Written task 1>
In the passage on GAN-based video anomaly detection, what did Zhang et al. (2021b) use as a generator?

Zhang et al. (2021b) utilized an autoencoder as a generator. To avoid the vanishing-gradient problem when combining with the self-attention mechanism, they adopted a discriminator based on a relativistic GAN (Vaswani et al. 2017). In the training phase, the generator produced a future frame based on the historical clips of a video, and then the predicted future frame with its ground truth was fed into the discriminator. If the requirement of the discriminator was not met, training continued until the generator generated a frame that sufficiently confused the discriminator. In the testing phase, they compared the error between the future frame generated by the generator with its ground truth. If the error was greater than a known threshold, the generator failed to predict the development process of the event, which was marked as an abnormal event.

8.5.4 NM-GAN

Chen et al. (2021a) proposed an end-to-end pipeline called NM-GAN for video anomaly detection. Their NM-GAN combined the reconstruction-based (Ribeiro et al. 2018) and GAN-based approaches (Sabokrou et al. 2018). Although the reconstruction-based approach is criticized for the uncertainty it brings to the unobserved samples, it is more conducive to obtain results in real-world applications (Chen et al. 2021a).

8.5.5 DE-GAN

A double-encoder network enables the deep learning model to generate images of the underlying representation in the training phase. Han et al. (2020) proposed a DE-GAN architecture to detect abnormal crowd events. They removed fully connected hidden layers for deeper architectures and then used ReLU activation in a generator for all layers except for the output. In the discriminator, Tanh and Leaky ReLU activation was employed for all layers.

Given data>
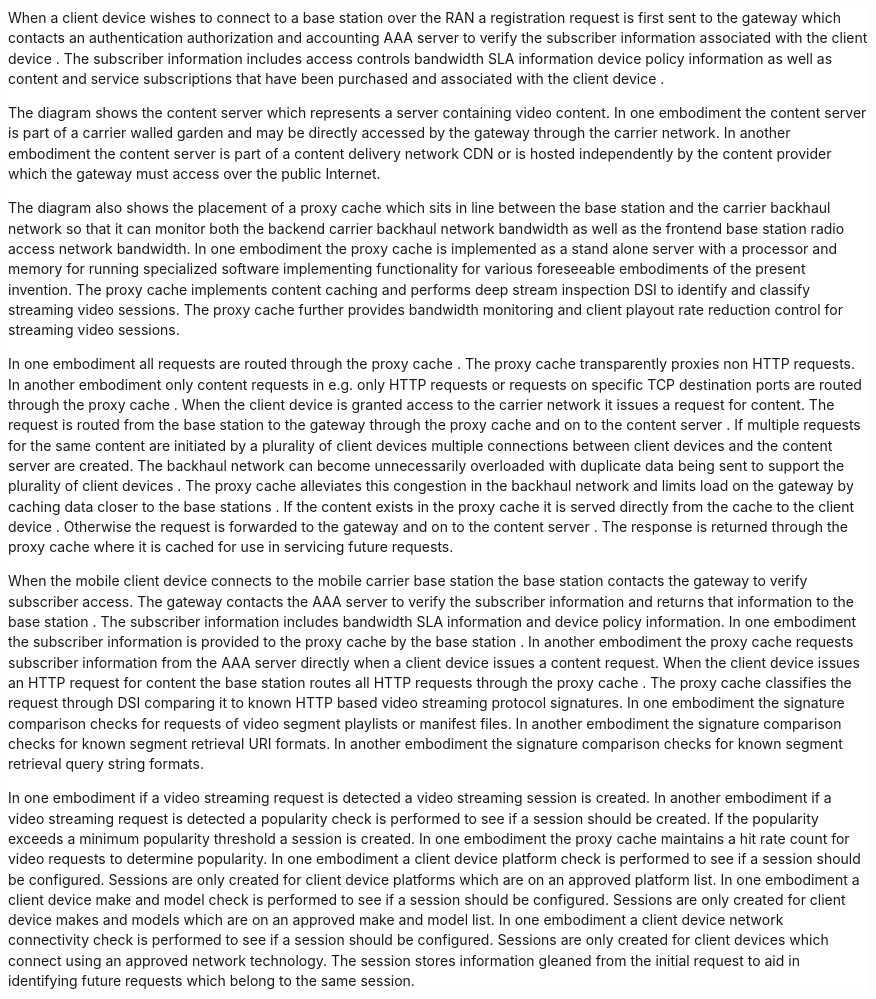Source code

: When a client device wishes to connect to a base station over the RAN a registration request is first sent to the gateway which contacts an authentication authorization and accounting AAA server to verify the subscriber information associated with the client device . The subscriber information includes access controls bandwidth SLA information device policy information as well as content and service subscriptions that have been purchased and associated with the client device .

The diagram shows the content server which represents a server containing video content. In one embodiment the content server is part of a carrier walled garden and may be directly accessed by the gateway through the carrier network. In another embodiment the content server is part of a content delivery network CDN or is hosted independently by the content provider which the gateway must access over the public Internet.

The diagram also shows the placement of a proxy cache which sits in line between the base station and the carrier backhaul network so that it can monitor both the backend carrier backhaul network bandwidth as well as the frontend base station radio access network bandwidth. In one embodiment the proxy cache is implemented as a stand alone server with a processor and memory for running specialized software implementing functionality for various foreseeable embodiments of the present invention. The proxy cache implements content caching and performs deep stream inspection DSI to identify and classify streaming video sessions. The proxy cache further provides bandwidth monitoring and client playout rate reduction control for streaming video sessions.

In one embodiment all requests are routed through the proxy cache . The proxy cache transparently proxies non HTTP requests. In another embodiment only content requests in e.g. only HTTP requests or requests on specific TCP destination ports are routed through the proxy cache . When the client device is granted access to the carrier network it issues a request for content. The request is routed from the base station to the gateway through the proxy cache and on to the content server . If multiple requests for the same content are initiated by a plurality of client devices multiple connections between client devices and the content server are created. The backhaul network can become unnecessarily overloaded with duplicate data being sent to support the plurality of client devices . The proxy cache alleviates this congestion in the backhaul network and limits load on the gateway by caching data closer to the base stations . If the content exists in the proxy cache it is served directly from the cache to the client device . Otherwise the request is forwarded to the gateway and on to the content server . The response is returned through the proxy cache where it is cached for use in servicing future requests.

When the mobile client device connects to the mobile carrier base station the base station contacts the gateway to verify subscriber access. The gateway contacts the AAA server to verify the subscriber information and returns that information to the base station . The subscriber information includes bandwidth SLA information and device policy information. In one embodiment the subscriber information is provided to the proxy cache by the base station . In another embodiment the proxy cache requests subscriber information from the AAA server directly when a client device issues a content request. When the client device issues an HTTP request for content the base station routes all HTTP requests through the proxy cache . The proxy cache classifies the request through DSI comparing it to known HTTP based video streaming protocol signatures. In one embodiment the signature comparison checks for requests of video segment playlists or manifest files. In another embodiment the signature comparison checks for known segment retrieval URI formats. In another embodiment the signature comparison checks for known segment retrieval query string formats.

In one embodiment if a video streaming request is detected a video streaming session is created. In another embodiment if a video streaming request is detected a popularity check is performed to see if a session should be created. If the popularity exceeds a minimum popularity threshold a session is created. In one embodiment the proxy cache maintains a hit rate count for video requests to determine popularity. In one embodiment a client device platform check is performed to see if a session should be configured. Sessions are only created for client device platforms which are on an approved platform list. In one embodiment a client device make and model check is performed to see if a session should be configured. Sessions are only created for client device makes and models which are on an approved make and model list. In one embodiment a client device network connectivity check is performed to see if a session should be configured. Sessions are only created for client devices which connect using an approved network technology. The session stores information gleaned from the initial request to aid in identifying future requests which belong to the same session.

Written task 2>
Put the lines of the records between the line holding "The diagram shows" and the line holding "The diagram also", inclusive, into a numbered list, leaving out blank lines.

Answer section 1>
An autoencoder.

Answer section 2>
1. The diagram shows the content server which represents a server containing video content. In one embodiment the content server is part of a carrier walled garden and may be directly accessed by the gateway through the carrier network. In another embodiment the content server is part of a content delivery network CDN or is hosted independently by the content provider which the gateway must access over the public Internet.
2. The diagram also shows the placement of a proxy cache which sits in line between the base station and the carrier backhaul network so that it can monitor both the backend carrier backhaul network bandwidth as well as the frontend base station radio access network bandwidth. In one embodiment the proxy cache is implemented as a stand alone server with a processor and memory for running specialized software implementing functionality for various foreseeable embodiments of the present invention. The proxy cache implements content caching and performs deep stream inspection DSI to identify and classify streaming video sessions. The proxy cache further provides bandwidth monitoring and client playout rate reduction control for streaming video sessions.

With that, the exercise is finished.